Reproduce the data below word for word and line for line, omitting the pictures.

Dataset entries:
● ● ● ● ●

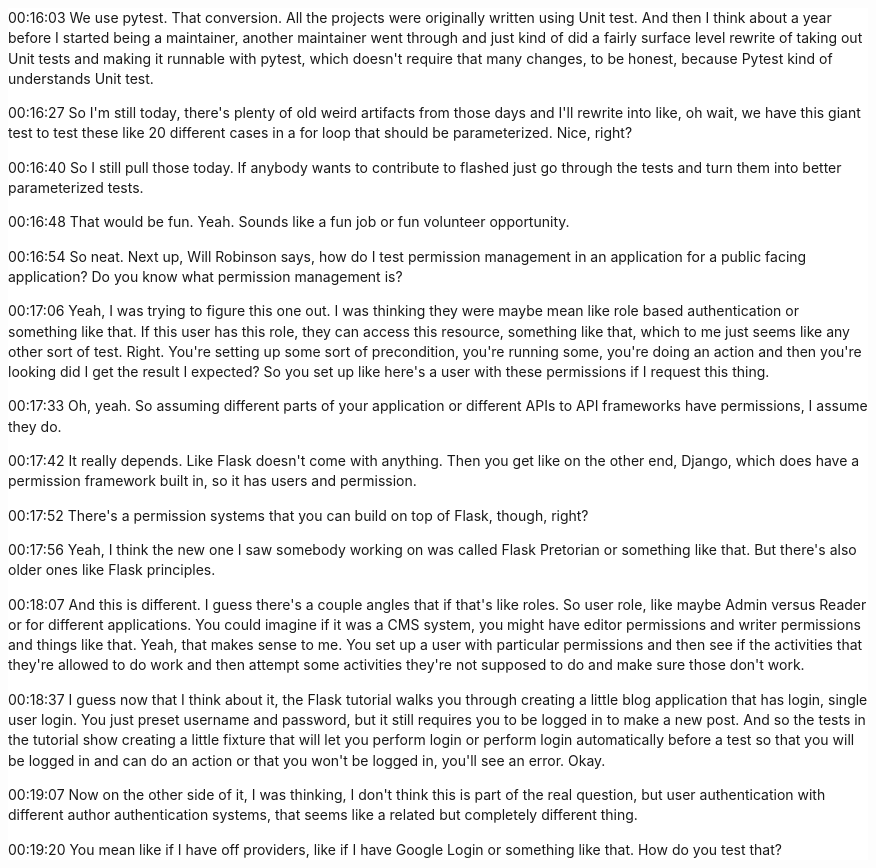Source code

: 00:16:03 We use pytest. That conversion. All the projects were originally written using Unit test. And then I think about a year before I started being a maintainer, another maintainer went through and just kind of did a fairly surface level rewrite of taking out Unit tests and making it runnable with pytest, which doesn't require that many changes, to be honest, because Pytest kind of understands Unit test.

00:16:27 So I'm still today, there's plenty of old weird artifacts from those days and I'll rewrite into like, oh wait, we have this giant test to test these like 20 different cases in a for loop that should be parameterized. Nice, right?

00:16:40 So I still pull those today. If anybody wants to contribute to flashed just go through the tests and turn them into better parameterized tests.

00:16:48 That would be fun. Yeah. Sounds like a fun job or fun volunteer opportunity.

00:16:54 So neat. Next up, Will Robinson says, how do I test permission management in an application for a public facing application? Do you know what permission management is?

00:17:06 Yeah, I was trying to figure this one out. I was thinking they were maybe mean like role based authentication or something like that. If this user has this role, they can access this resource, something like that, which to me just seems like any other sort of test. Right. You're setting up some sort of precondition, you're running some, you're doing an action and then you're looking did I get the result I expected? So you set up like here's a user with these permissions if I request this thing.

00:17:33 Oh, yeah. So assuming different parts of your application or different APIs to API frameworks have permissions, I assume they do.

00:17:42 It really depends. Like Flask doesn't come with anything. Then you get like on the other end, Django, which does have a permission framework built in, so it has users and permission.

00:17:52 There's a permission systems that you can build on top of Flask, though, right?

00:17:56 Yeah, I think the new one I saw somebody working on was called Flask Pretorian or something like that. But there's also older ones like Flask principles.

00:18:07 And this is different. I guess there's a couple angles that if that's like roles. So user role, like maybe Admin versus Reader or for different applications. You could imagine if it was a CMS system, you might have editor permissions and writer permissions and things like that. Yeah, that makes sense to me. You set up a user with particular permissions and then see if the activities that they're allowed to do work and then attempt some activities they're not supposed to do and make sure those don't work.

00:18:37 I guess now that I think about it, the Flask tutorial walks you through creating a little blog application that has login, single user login. You just preset username and password, but it still requires you to be logged in to make a new post. And so the tests in the tutorial show creating a little fixture that will let you perform login or perform login automatically before a test so that you will be logged in and can do an action or that you won't be logged in, you'll see an error. Okay.

00:19:07 Now on the other side of it, I was thinking, I don't think this is part of the real question, but user authentication with different author authentication systems, that seems like a related but completely different thing.

00:19:20 You mean like if I have off providers, like if I have Google Login or something like that. How do you test that?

● ● ● ● ●

Exercise output
Source code

: 00:16:03 We use pytest. That conversion. All the projects were originally written using Unit test. And then I think about a year before I started being a maintainer, another maintainer went through and just kind of did a fairly surface level rewrite of taking out Unit tests and making it runnable with pytest, which doesn't require that many changes, to be honest, because Pytest kind of understands Unit test.

00:16:27 So I'm still today, there's plenty of old weird artifacts from those days and I'll rewrite into like, oh wait, we have this giant test to test these like 20 different cases in a for loop that should be parameterized. Nice, right?

00:16:40 So I still pull those today. If anybody wants to contribute to flashed just go through the tests and turn them into better parameterized tests.

00:16:48 That would be fun. Yeah. Sounds like a fun job or fun volunteer opportunity.

00:16:54 So neat. Next up, Will Robinson says, how do I test permission management in an application for a public facing application? Do you know what permission management is?

00:17:06 Yeah, I was trying to figure this one out. I was thinking they were maybe mean like role based authentication or something like that. If this user has this role, they can access this resource, something like that, which to me just seems like any other sort of test. Right. You're setting up some sort of precondition, you're running some, you're doing an action and then you're looking did I get the result I expected? So you set up like here's a user with these permissions if I request this thing.

00:17:33 Oh, yeah. So assuming different parts of your application or different APIs to API frameworks have permissions, I assume they do.

00:17:42 It really depends. Like Flask doesn't come with anything. Then you get like on the other end, Django, which does have a permission framework built in, so it has users and permission.

00:17:52 There's a permission systems that you can build on top of Flask, though, right?

00:17:56 Yeah, I think the new one I saw somebody working on was called Flask Pretorian or something like that. But there's also older ones like Flask principles.

00:18:07 And this is different. I guess there's a couple angles that if that's like roles. So user role, like maybe Admin versus Reader or for different applications. You could imagine if it was a CMS system, you might have editor permissions and writer permissions and things like that. Yeah, that makes sense to me. You set up a user with particular permissions and then see if the activities that they're allowed to do work and then attempt some activities they're not supposed to do and make sure those don't work.

00:18:37 I guess now that I think about it, the Flask tutorial walks you through creating a little blog application that has login, single user login. You just preset username and password, but it still requires you to be logged in to make a new post. And so the tests in the tutorial show creating a little fixture that will let you perform login or perform login automatically before a test so that you will be logged in and can do an action or that you won't be logged in, you'll see an error. Okay.

00:19:07 Now on the other side of it, I was thinking, I don't think this is part of the real question, but user authentication with different author authentication systems, that seems like a related but completely different thing.

00:19:20 You mean like if I have off providers, like if I have Google Login or something like that. How do you test that?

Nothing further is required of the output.